Saturday, May 9, 2009

Clarify Your Intent

A maintainable unit test suite is essential in making software that will stand the test of time.
However after a while, some tests might get hard to read.
I was working on a flex application lately and was using fluint as my unit test framework. When we could we used the framework to test GUI components.
At some point we had a component that was composed of a text input and a button. For the sake of simplification, let's say that when clicking on the button, a label gets updated.
At first, the test looked like this:
component.input.text = "hello, world!"
component.button.dispatchEvent(new MouseEvent(MouseEvent.CLICK))
assertEquals("hello, world!", component.label.text)
When I read the test this is what went in my mind:
Set the text of the 'input' of the component to 'hello, world!'
Dispatch a mouse event of type click to the component's button
Make sure 'hello, world!' appears in the component's label text
That gave me an headache...
Next I changed the code to:
enterText("hello, world!')
clickOn(button)
assertLabelEquals("hello, world!")
Let's read it outloud again:
Enter text "hello, world!"
Click on the button
Make sure the label equals "hello, world!"

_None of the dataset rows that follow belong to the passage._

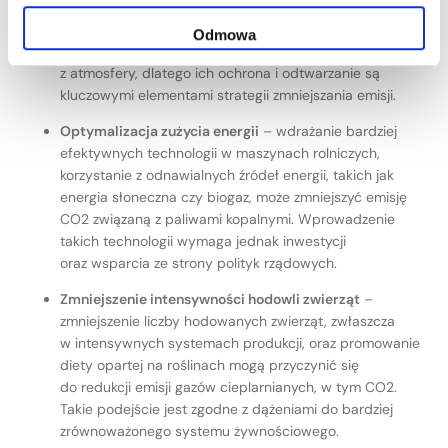
deforestacji oraz promowanie zalesiania mogą znacząco
przyczynić się do redukcji emisji CO2. Lasy pełnią
Odmowa
kluczową rolę w pochłanianiu dwutlenku węgla
z atmosfery, dlatego ich ochrona i odtwarzanie są
kluczowymi elementami strategii zmniejszania emisji.
Optymalizacja zużycia energii
– wdrażanie bardziej
efektywnych technologii w maszynach rolniczych,
korzystanie z odnawialnych źródeł energii, takich jak
energia słoneczna czy biogaz, może zmniejszyć emisję
CO2 związaną z paliwami kopalnymi. Wprowadzenie
takich technologii wymaga jednak inwestycji
oraz wsparcia ze strony polityk rządowych.
Zmniejszenie intensywności hodowli zwierząt
–
zmniejszenie liczby hodowanych zwierząt, zwłaszcza
w intensywnych systemach produkcji, oraz promowanie
diety opartej na roślinach mogą przyczynić się
do redukcji emisji gazów cieplarnianych, w tym CO2.
Takie podejście jest zgodne z dążeniami do bardziej
zrównoważonego systemu żywnościowego.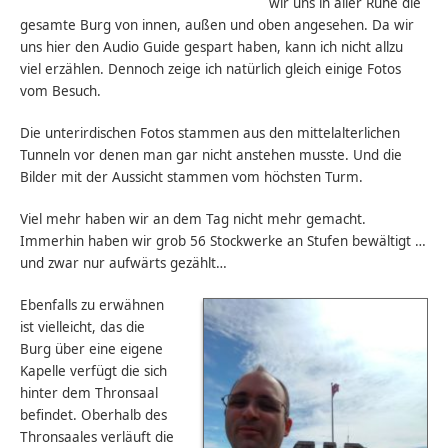
wir uns in aller Ruhe die
gesamte Burg von innen, außen und oben angesehen. Da wir
uns hier den Audio Guide gespart haben, kann ich nicht allzu
viel erzählen. Dennoch zeige ich natürlich gleich einige Fotos
vom Besuch.
Die unterirdischen Fotos stammen aus den mittelalterlichen
Tunneln vor denen man gar nicht anstehen musste. Und die
Bilder mit der Aussicht stammen vom höchsten Turm.
Viel mehr haben wir an dem Tag nicht mehr gemacht.
Immerhin haben wir grob 56 Stockwerke an Stufen bewältigt …
und zwar nur aufwärts gezählt…
Ebenfalls zu erwähnen
ist vielleicht, das die
Burg über eine eigene
Kapelle verfügt die sich
hinter dem Thronsaal
befindet. Oberhalb des
Thronsaales verläuft die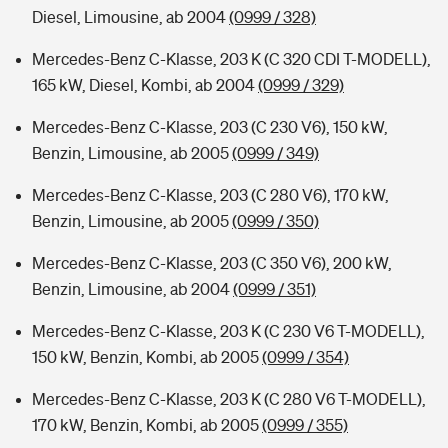
Diesel, Limousine, ab 2004
(0999 / 328)
Mercedes-Benz C-Klasse, 203 K (C 320 CDI T-MODELL),
165 kW, Diesel, Kombi, ab 2004
(0999 / 329)
Mercedes-Benz C-Klasse, 203 (C 230 V6), 150 kW,
Benzin, Limousine, ab 2005
(0999 / 349)
Mercedes-Benz C-Klasse, 203 (C 280 V6), 170 kW,
Benzin, Limousine, ab 2005
(0999 / 350)
Mercedes-Benz C-Klasse, 203 (C 350 V6), 200 kW,
Benzin, Limousine, ab 2004
(0999 / 351)
Mercedes-Benz C-Klasse, 203 K (C 230 V6 T-MODELL),
150 kW, Benzin, Kombi, ab 2005
(0999 / 354)
Mercedes-Benz C-Klasse, 203 K (C 280 V6 T-MODELL),
170 kW, Benzin, Kombi, ab 2005
(0999 / 355)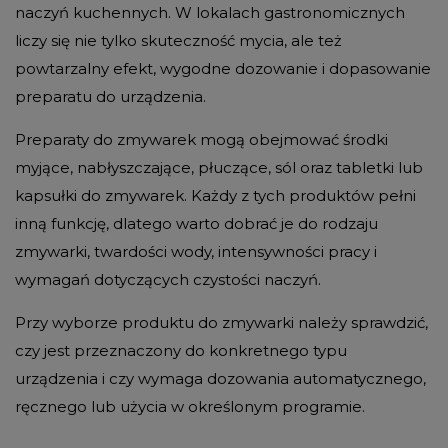
naczyń kuchennych. W lokalach gastronomicznych
liczy się nie tylko skuteczność mycia, ale też
powtarzalny efekt, wygodne dozowanie i dopasowanie
preparatu do urządzenia.
Preparaty do zmywarek mogą obejmować środki
myjące, nabłyszczające, płuczące, sól oraz tabletki lub
kapsułki do zmywarek. Każdy z tych produktów pełni
inną funkcję, dlatego warto dobrać je do rodzaju
zmywarki, twardości wody, intensywności pracy i
wymagań dotyczących czystości naczyń.
Przy wyborze produktu do zmywarki należy sprawdzić,
czy jest przeznaczony do konkretnego typu
urządzenia i czy wymaga dozowania automatycznego,
ręcznego lub użycia w określonym programie.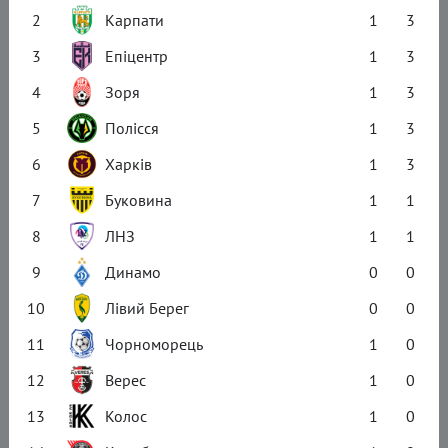
2
Карпати
1
3
3
Епіцентр
1
3
4
Зоря
1
3
5
Полісся
1
3
6
Харків
1
3
7
Буковина
1
1
8
ЛНЗ
1
1
9
Динамо
0
0
10
Лівий Берег
0
0
11
Чорноморець
1
0
12
Верес
1
0
13
Колос
1
0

Now whenever someone looks at the test, the intent is a lot clearer. Whenever possible, try to make the test readable for a human being. Tests are part of your code. Written clearly, they document the intent and are a pretty good reference on how to use a class. However it's pretty important to make the test read like a possible user of the class would use it.
The API of the class being tested might be clear enough that you don't have to do anything. If it is not, don't be afraid to create another API in your test to make the intent clearer.